Some reporters have limited online access. As a courtesy, always include a contact method for reporters who prefer to have materials mailed to them by conventional means.

Don’t Forget to Promote Your News through Online and Social Media

Now that you’ve created your press release and assembled your lists of local media outlets and organizations inclined to share your news, you are ready to distribute.

Before you send your e-mail release to traditional media, it is always good practice to first publish it in the news section of your website. This is a good idea for two reasons:

  1. Other news outlets don’t scoop you on your own news.
  2. The public has an additional means to find the information you are disseminating. Publishing your news releases is also a good way to keep your website updated, timely, resourceful and relevant.

Use Keywords and Links

You also want to make sure you have relevant key words and links in the first section of your release to help with your Search Engine Optimization (SEO), so internet users can find your news through online searches through Google, Yahoo!, Bing, etc. Using relevant keywords and links for Search Engine Optimization also helps push your organization higher up in searches for relevant keywords, helping to position your organization as an expert on a given topic.

Use Social Media

Once you have published your news release on your website, you can promote it through your social media channels such as Facebook, Twitter, LinkedIn, etc. Create a post on Facebook or Twitter with a shortened link (note: you can create an account to get shortened links at to the press release on your site. Promoting your news through all of your traditional and social media channels will help:

  1. Maximize the reach of your release.
  2. Assure it hits interested, relevant audiences.
  3. Make it easy for people to share your information with their circle of influence (customers, friends, family, etc.).

Include Hashtags

When writing Twitter posts, you can include “hashtags.” A hashtag is a way of indexing your Twitter post so a wider audience on Twitter can see it, not just your followers. A hashtag – the number symbol (#) followed by key phrase, for example ADA so it appears #ADA – included in your Twitter post will help folks on Twitter looking for ADA news find your post. For example, if you write a post such as: LIFE Mississippi celebrates 31st anniversary of #ADA31 (with a link to your post at the end), the inclusion of #ADA will index your post with all other news from others on Twitter about the ADA. The same goes for inclusion of other key disability hashtags such as #Disability and #PWD. You can also add a hashtag for your local region for people interested in local news (e.g., – #Atlanta, #Jacksonville, etc.). Journalists will often monitor social media for breaking news and story ideas. Using Twitter hashtags is another great way to reach key target audiences.

Thank Local Media

If a local media outlet publishes your press release or writes a news story about your event, link to the posted story in the news section of your website and through your social media channels.

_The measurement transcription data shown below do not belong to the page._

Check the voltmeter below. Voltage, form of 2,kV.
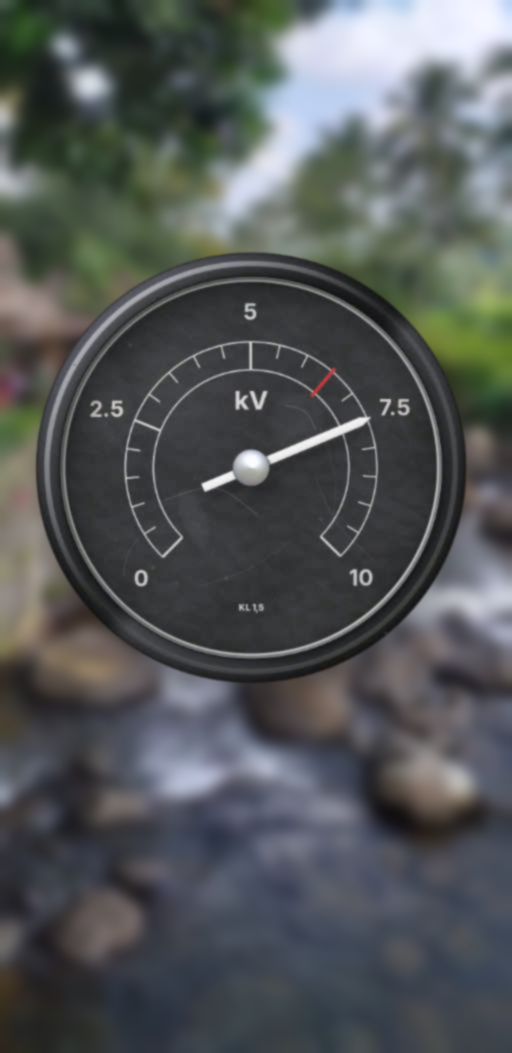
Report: 7.5,kV
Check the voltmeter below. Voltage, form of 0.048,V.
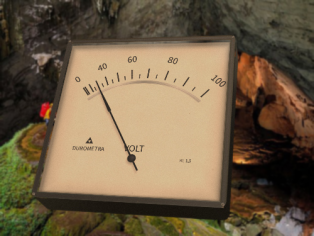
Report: 30,V
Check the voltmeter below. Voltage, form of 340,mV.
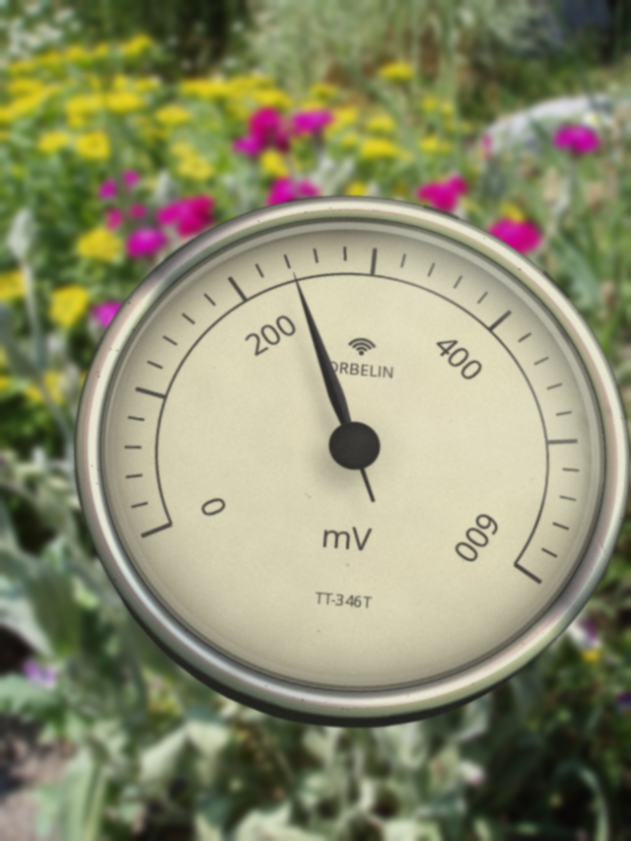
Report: 240,mV
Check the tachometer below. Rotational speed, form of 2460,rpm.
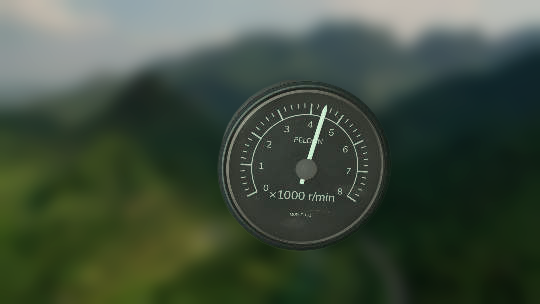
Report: 4400,rpm
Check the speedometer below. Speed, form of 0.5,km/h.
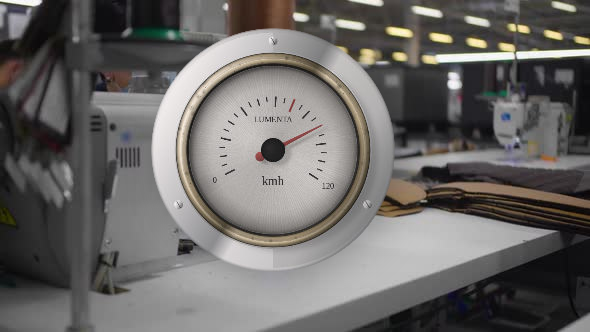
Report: 90,km/h
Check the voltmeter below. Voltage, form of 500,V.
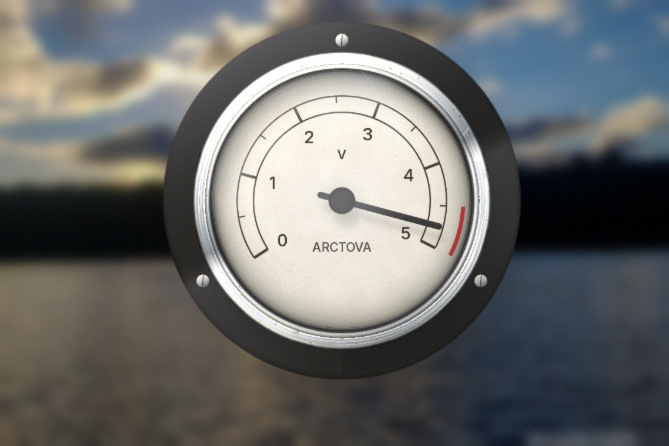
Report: 4.75,V
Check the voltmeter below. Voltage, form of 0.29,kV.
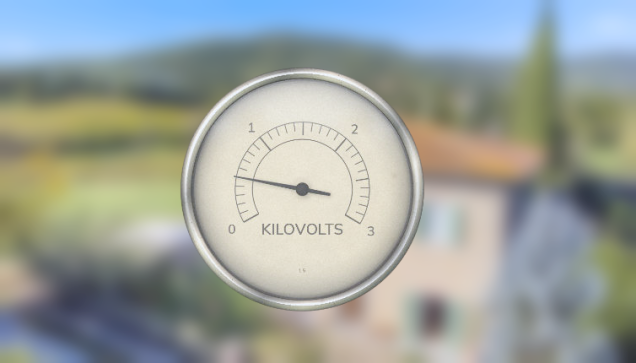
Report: 0.5,kV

Also, thank the media with a shout-out for promoting your story through your Facebook and Twitter account. If you are thanking the outlet on Twitter, be sure to include the media outlet’s official Twitter handle (i.e. – @xxxxxx) so they will be sure to receive your message. They may also “retweet” your message or pass it on to their followers, which could be add thousands of relevant audience members to your news reach, all from a simple thank you.